In October, Raymond Gardocki, MD, joined Vanderbilt University Medical Center in Nashville, Tenn., where he will help develop the endoscopic spine surgery program.
Dr. Gardocki spoke to Becker's Spine Review about his new position, minimally invasive spine surgery and how the pandemic has changed his practice.
Question: Congratulations on your new role at Vanderbilt. What prompted this move?
Dr. Raymond Gardocki: It started out with my wife, who is a pediatric surgeon. She was recruited by Vanderbilt and was very impressed with the surgeon-in-chief, Jeffrey Upperman, MD. I knew Byron Stephens, MD, head of orthopedic spine at Vanderbilt, who was a resident at Campbell Clinic. I connected with him and found out that Vanderbilt was looking for an endoscopic spine surgeon.
Rick Wright, MD, joined Vanderbilt as chair of orthopedic surgery last year. He came from Washington University School of Medicine in St. Louis, where spine surgeons are hyper specialized. Vanderbilt didn't really have a significant minimally invasive offering in the orthopedic department and was looking to add a spine surgeon with a minimally invasive approach who can do more outpatient cases — that's me all over. They only have so many ORs in the hospital and are about to open an ASC, which will provide more ORs for outpatient surgeries.
Q: What are your goals at Vanderbilt?
RG: My goal is to operate in the surgery center, not in the hospital, which is very limited now with the COVID-19 pandemic. It's a lot easier to expand with a surgery center, but you have to be able to do the cases there. I'll add another facet of spine — minimally invasive and endoscopic approaches — to the cases already offered at Vanderbilt, which include scoliosis, tumors and revision cases. It's huge for health systems to be able to offer an awake endoscopic procedure, especially now with COVID. The awake component is very appealing to avoid intubation and to not expose staff to respiratory secretions directly from the lung. Plus the patients have less postop complications such as nausea and pain.
Q: How will you strengthen the fellowship program at Vanderbilt?
RG: Adding outpatient endoscopic surgery will be a real benefit to the fellowship program. The surgeons most interested in this type of procedure are the emerging physicians. If you've been doing open surgery for 10 or 12 years, starting over with the learning curve can be a tough pill to swallow. It's the perfect time to learn this during fellowship, because there's a slight learning curve with almost everything you do. So, you might as well learn the least invasive way to perform spine surgery.
Q: Have you managed to get your hands on Augmedics' Xvision Spine system yet? How can augmented reality improve endoscopic approaches to spine surgery?

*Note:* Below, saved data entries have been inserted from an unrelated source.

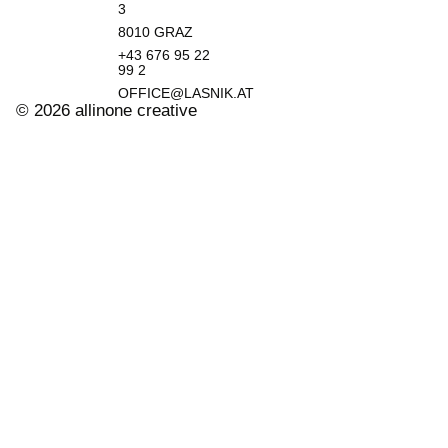
3
8010 GRAZ​
+43 676 95 22
99 2
OFFICE@LASNIK.AT
© 2026 allinone creative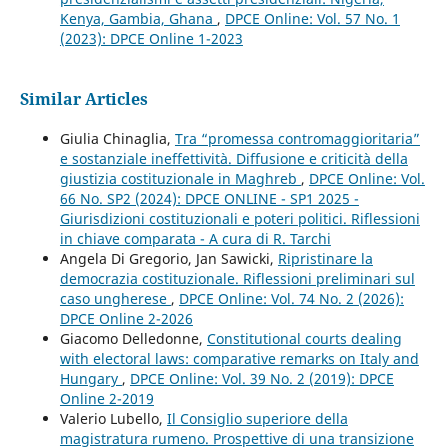
Kenya, Gambia, Ghana
,
DPCE Online: Vol. 57 No. 1
(2023): DPCE Online 1-2023
Similar Articles
Giulia Chinaglia,
Tra “promessa contromaggioritaria”
e sostanziale ineffettività. Diffusione e criticità della
giustizia costituzionale in Maghreb
,
DPCE Online: Vol.
66 No. SP2 (2024): DPCE ONLINE - SP1 2025 -
Giurisdizioni costituzionali e poteri politici. Riflessioni
in chiave comparata - A cura di R. Tarchi
Angela Di Gregorio, Jan Sawicki,
Ripristinare la
democrazia costituzionale. Riflessioni preliminari sul
caso ungherese
,
DPCE Online: Vol. 74 No. 2 (2026):
DPCE Online 2-2026
Giacomo Delledonne,
Constitutional courts dealing
with electoral laws: comparative remarks on Italy and
Hungary
,
DPCE Online: Vol. 39 No. 2 (2019): DPCE
Online 2-2019
Valerio Lubello,
Il Consiglio superiore della
magistratura rumeno. Prospettive di una transizione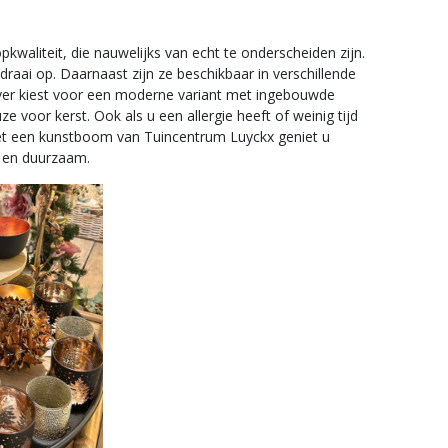
aliteit, die nauwelijks van echt te onderscheiden zijn.
aai op. Daarnaast zijn ze beschikbaar in verschillende
iever kiest voor een moderne variant met ingebouwde
ze voor kerst. Ook als u een allergie heeft of weinig tijd
 Met een kunstboom van Tuincentrum Luyckx geniet u
ch en duurzaam.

RG: I've had an opportunity to look at it and thought it was excellent. I can definitely see an application for it with endoscopic surgery. One of the big hurdles for surgeons starting with endoscopic surgery is being able to properly place the needle, especially in the foramen for transforaminal approaches. Surgeons are just not used to driving a needle, so being able to visualize where the needle is and see the foramen would be of tremendous value. Plus, with the Vanderbilt fellowship program, if we're going to allow fellows to perform endoscopic procedures, being able to see where the tip of the instruments and the scope are, instead of having to guess or use an X-ray, would be huge.
Q: How has COVID-19 affected how you perform spine surgery?

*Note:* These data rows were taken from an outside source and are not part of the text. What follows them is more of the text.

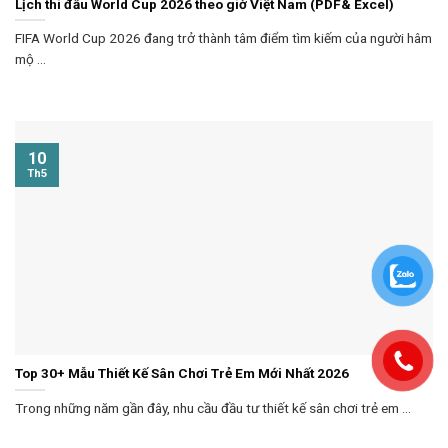
Lịch thi đấu World Cup 2026 theo giờ Việt Nam (PDF& Excel)
FIFA World Cup 2026 đang trở thành tâm điểm tìm kiếm của người hâm
mộ ...
10
Th5
Top 30+ Mẫu Thiết Kế Sân Chơi Trẻ Em Mới Nhất 2026
Trong những năm gần đây, nhu cầu đầu tư thiết kế sân chơi trẻ em ...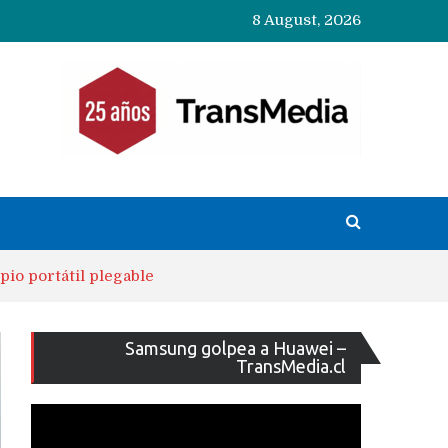
8 August, 2026
io portátil plegable
Reproducto
Samsung golpea a Huawei –
de
TransMedia.cl
vídeo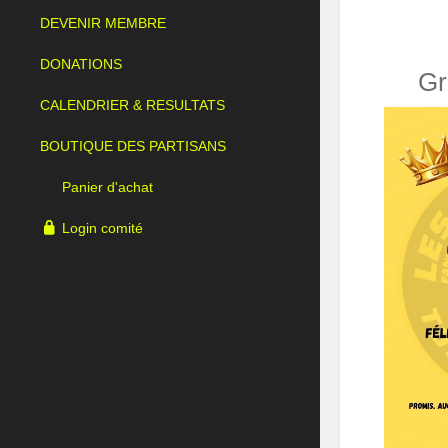
DEVENIR MEMBRE
DONATIONS
Gr
CALENDRIER & RESULTATS
BOUTIQUE DES PARTISANS
Panier d'achat
Login comité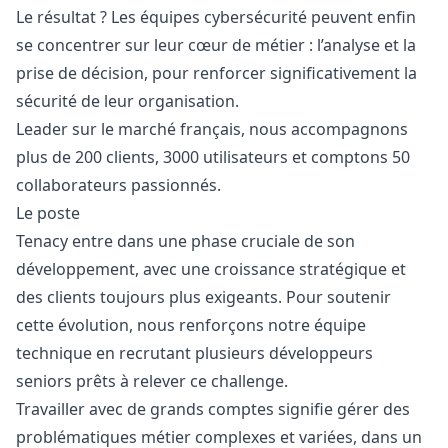
Le résultat ? Les équipes cybersécurité peuvent enfin
se concentrer sur leur cœur de métier : l’analyse et la
prise de décision, pour renforcer significativement la
sécurité de leur organisation.
Leader sur le marché français, nous accompagnons
plus de 200 clients, 3000 utilisateurs et comptons 50
collaborateurs passionnés.
Le poste
Tenacy entre dans une phase cruciale de son
développement, avec une croissance stratégique et
des clients toujours plus exigeants. Pour soutenir
cette évolution, nous renforçons notre équipe
technique en recrutant plusieurs développeurs
seniors prêts à relever ce challenge.
Travailler avec de grands comptes signifie gérer des
problématiques métier complexes et variées, dans un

RG: Since COVID, I've been doing almost all my lumbar surgeries, such as decompressions and discectomies, as an awake procedure. That was one of the benefits of COVID. It minimizes the anesthesia complications, such as nausea, sore throats and urinary retention, especially for elderly patients. As a surgeon, we kind of just accept the complications that can be associated with general anesthesia, because you might think "what other options are there?" That's where awake surgery comes in, but you have to do the surgery in a way that's not very painful or invasive for the patient.
Q: Will the pandemic accelerate the adoption of endoscopic spine surgery?

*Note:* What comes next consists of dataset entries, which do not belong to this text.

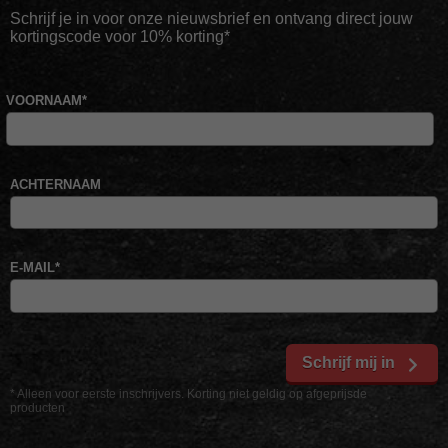
Schrijf je in voor onze nieuwsbrief en ontvang direct jouw
kortingscode voor 10% korting*
VOORNAAM
*
ACHTERNAAM
E-MAIL
*
Schrijf mij in
* Alleen voor eerste inschrijvers. Korting niet geldig op afgeprijsde
producten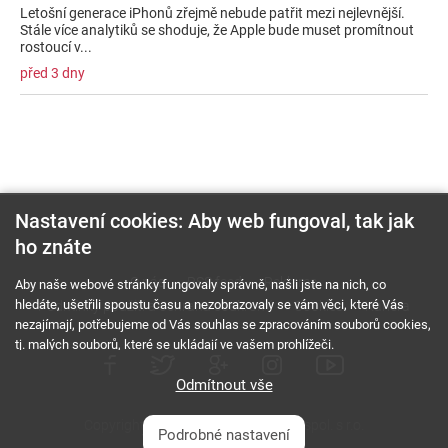
Letošní generace iPhonů zřejmě nebude patřit mezi nejlevnější.
Stále více analytiků se shoduje, že Apple bude muset promítnout
rostoucí v...
před 3 dny
Nastavení cookies: Aby web fungoval, tak jak
ho znáte
O nás
RSS feed
Reklama
Aby naše webové stránky fungovaly správně, našli jste na nich, co
hledáte, ušetřili spoustu času a nezobrazovaly se vám věci, které Vás
Podmínky použití a ochrana soukromí
Cookies
Kariéra
nezajímají, potřebujeme od Vás souhlas se zpracováním souborů cookies,
tj. malých souborů, které se ukládají ve vašem prohlížeči.
Odmítnout vše
Copyright © 2000 - 2026 NetComp, spol. s r.o.
Podrobné nastavení
Všechna práva vyhrazena.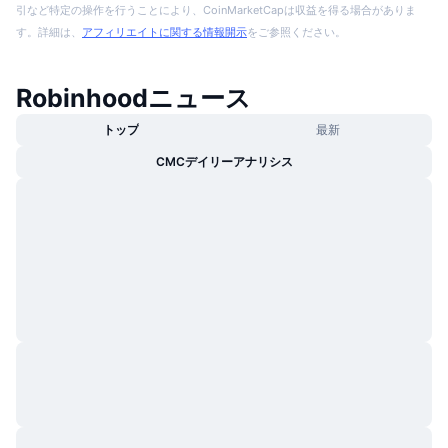
引など特定の操作を行うことにより、CoinMarketCapは収益を得る場合がありま
す。詳細は、
アフィリエイトに関する情報開示
をご参照ください。
Robinhoodニュース
トップ
最新
CMCデイリーアナリシス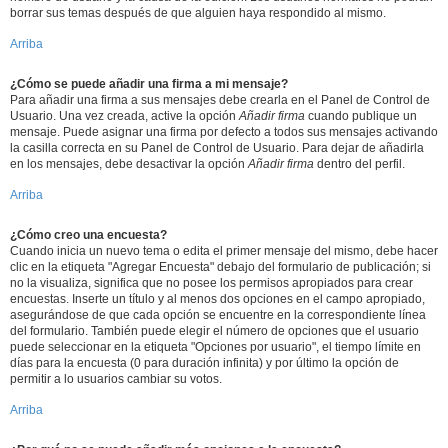
borrar sus temas después de que alguien haya respondido al mismo.
Arriba
¿Cómo se puede añadir una firma a mi mensaje?
Para añadir una firma a sus mensajes debe crearla en el Panel de Control de
Usuario. Una vez creada, active la opción
Añadir firma
cuando publique un
mensaje. Puede asignar una firma por defecto a todos sus mensajes activando
la casilla correcta en su Panel de Control de Usuario. Para dejar de añadirla
en los mensajes, debe desactivar la opción
Añadir firma
dentro del perfil.
Arriba
¿Cómo creo una encuesta?
Cuando inicia un nuevo tema o edita el primer mensaje del mismo, debe hacer
clic en la etiqueta "Agregar Encuesta" debajo del formulario de publicación; si
no la visualiza, significa que no posee los permisos apropiados para crear
encuestas. Inserte un título y al menos dos opciones en el campo apropiado,
asegurándose de que cada opción se encuentre en la correspondiente línea
del formulario. También puede elegir el número de opciones que el usuario
puede seleccionar en la etiqueta "Opciones por usuario", el tiempo límite en
días para la encuesta (0 para duración infinita) y por último la opción de
permitir a lo usuarios cambiar su votos.
Arriba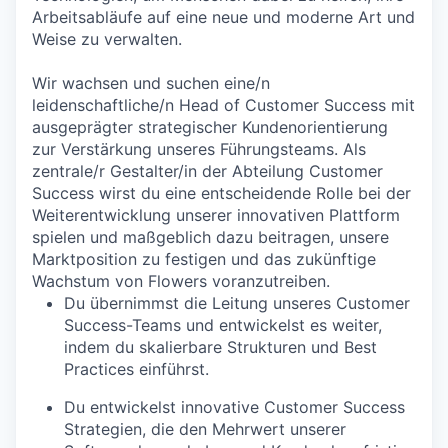
Arbeitsabläufe auf eine neue und moderne Art und
Weise zu verwalten.
Wir wachsen und suchen eine/n
leidenschaftliche/n Head of Customer Success mit
ausgeprägter strategischer Kundenorientierung
zur Verstärkung unseres Führungsteams. Als
zentrale/r Gestalter/in der Abteilung Customer
Success wirst du eine entscheidende Rolle bei der
Weiterentwicklung unserer innovativen Plattform
spielen und maßgeblich dazu beitragen, unsere
Marktposition zu festigen und das zukünftige
Wachstum von Flowers voranzutreiben.
Du übernimmst die Leitung unseres Customer
Success-Teams und entwickelst es weiter,
indem du skalierbare Strukturen und Best
Practices einführst.
Du entwickelst innovative Customer Success
Strategien, die den Mehrwert unserer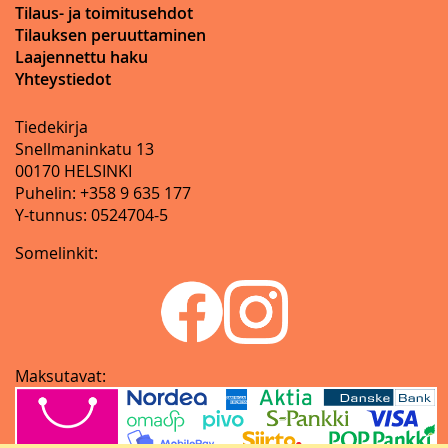
Tilaus- ja toimitusehdot
Tilauksen peruuttaminen
Laajennettu haku
Yhteystiedot
Tiedekirja
Snellmaninkatu 13
00170 HELSINKI
Puhelin: +358 9 635 177
Y-tunnus: 0524704-5
Somelinkit:
Maksutavat: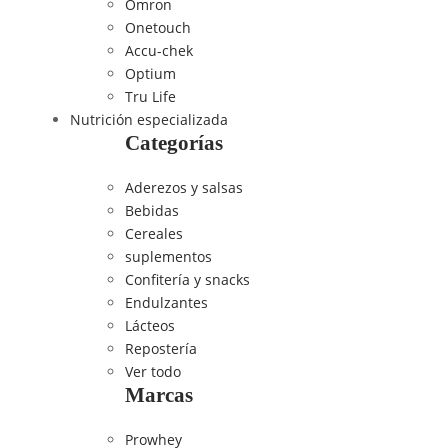
Omron
Onetouch
Accu-chek
Optium
Tru Life
Nutrición especializada
Categorías
Aderezos y salsas
Bebidas
Cereales
suplementos
Confitería y snacks
Endulzantes
Lácteos
Repostería
Ver todo
Marcas
Prowhey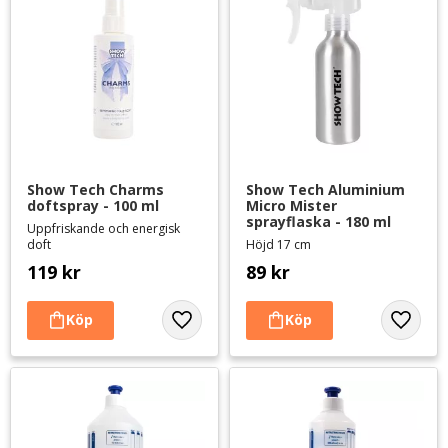
Show Tech Charms 
Show Tech Aluminium 
doftspray - 100 ml
Micro Mister 
sprayflaska - 180 ml
Uppfriskande och energisk
doft
Höjd 17 cm
119
kr
89
kr
Lägg till i favoriter
Lägg til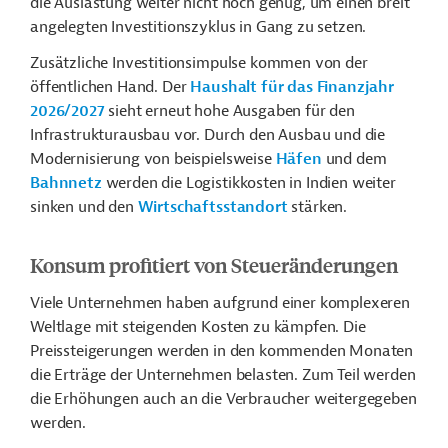
die Auslastung weiter nicht hoch genug, um einen breit
angelegten Investitionszyklus in Gang zu setzen.
Zusätzliche Investitionsimpulse kommen von der
öffentlichen Hand. Der
Haushalt f
ü
r das Finanzjahr
2026/2027
sieht erneut hohe Ausgaben für den
Infrastrukturausbau vor. Durch den Ausbau und die
Modernisierung von beispielsweise
Häfen
und dem
Bahnnetz
werden die Logistikkosten in Indien weiter
sinken und den
Wirtschaftsstandort
stärken.
Konsum profitiert von Steueränderungen
Viele Unternehmen haben aufgrund einer komplexeren
Weltlage mit steigenden Kosten zu kämpfen. Die
Preissteigerungen werden in den kommenden Monaten
die Erträge der Unternehmen belasten. Zum Teil werden
die Erhöhungen auch an die Verbraucher weitergegeben
werden.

RG: I think so. First of all, people just don't want to go to the hospital, which is where the sick people are. If you can do the same surgery as an outpatient, that's a win, and it's beneficial to the patient. If you look at infection rates, it's much safer in the surgery center than in an inpatient facility. With the endoscope, you have the ability to do decompressions and not induce instability, so there are patients who can have a decompression and avoid fusion, which is also better because there are issues with fusions, such as adjacent segment disease.
That's part of the reason why Vanderbilt wanted to move some procedures to its outpatient center, because the patients are demanding it. You've seen that a lot with total joints and now you're starting to see it more with spine. Just like total joints, I think the pandemic will accelerate spine procedures moving to the outpatient setting. Bundled payments will also contribute to this as they become more prevalent in spine.